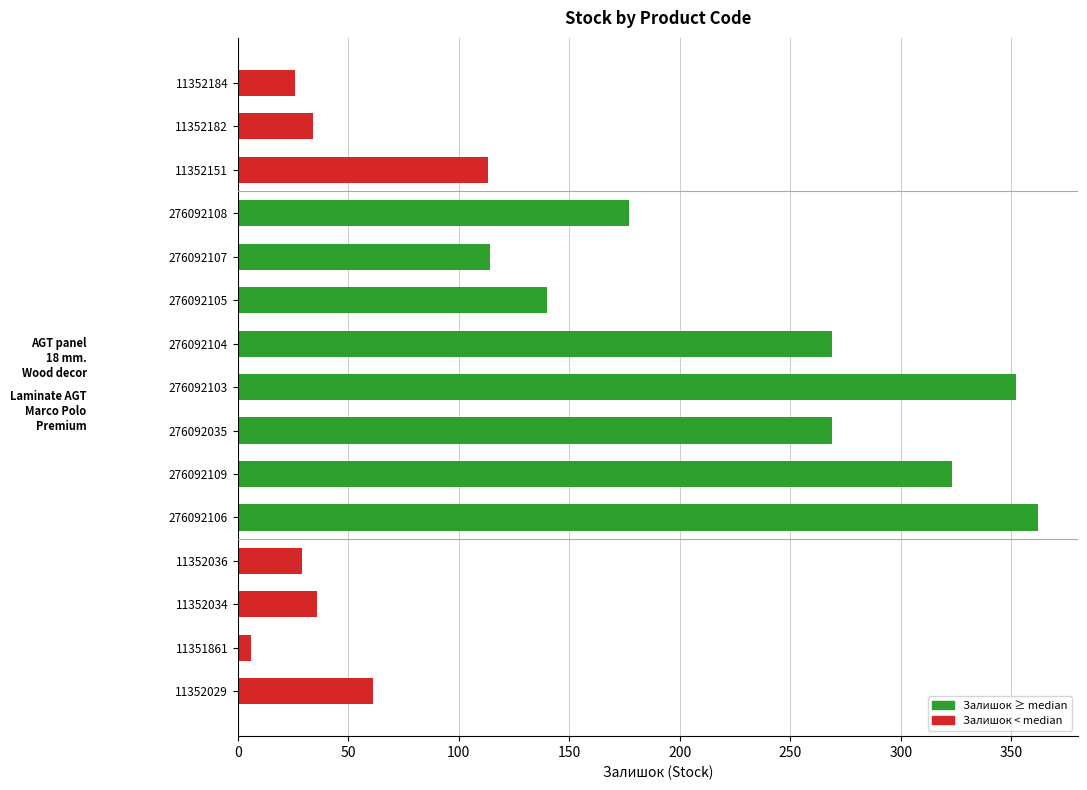

Which label corresponds to the smallest value in the chart?

11351861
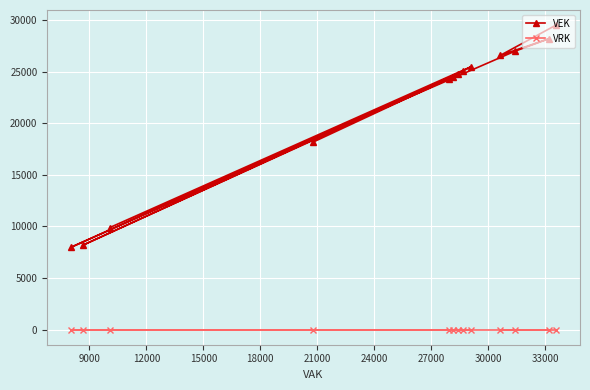

Which series has the largest range (max minus min)?

VEK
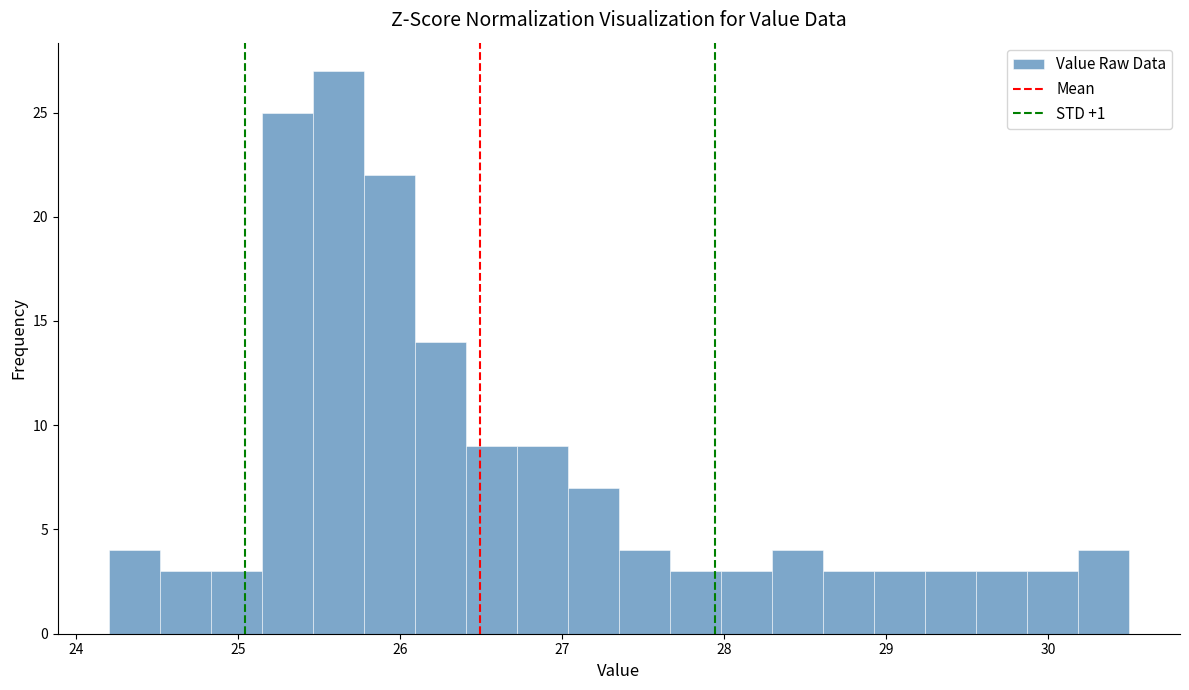

Read against the x-axis, roughly where is the centre of the tallest bar?

25.6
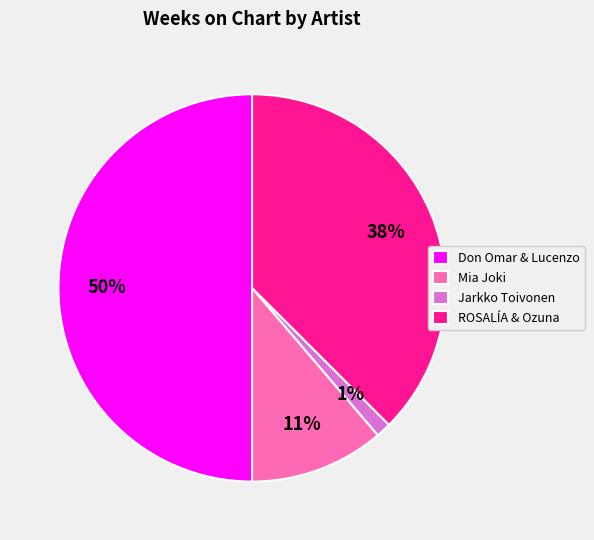

Is it true that Jarkko Toivonen is 1% of the pie?

True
------------------------
» Consegna
Trascrivi tale e quale tutto l'elenco qui sopra, lasciando fuori le immagini.

» Risposta
Which label corresponds to the smallest value in the chart?

11351861

Which series has the largest range (max minus min)?

VEK

Read against the x-axis, roughly where is the centre of the tallest bar?

25.6

Is it true that Jarkko Toivonen is 1% of the pie?

True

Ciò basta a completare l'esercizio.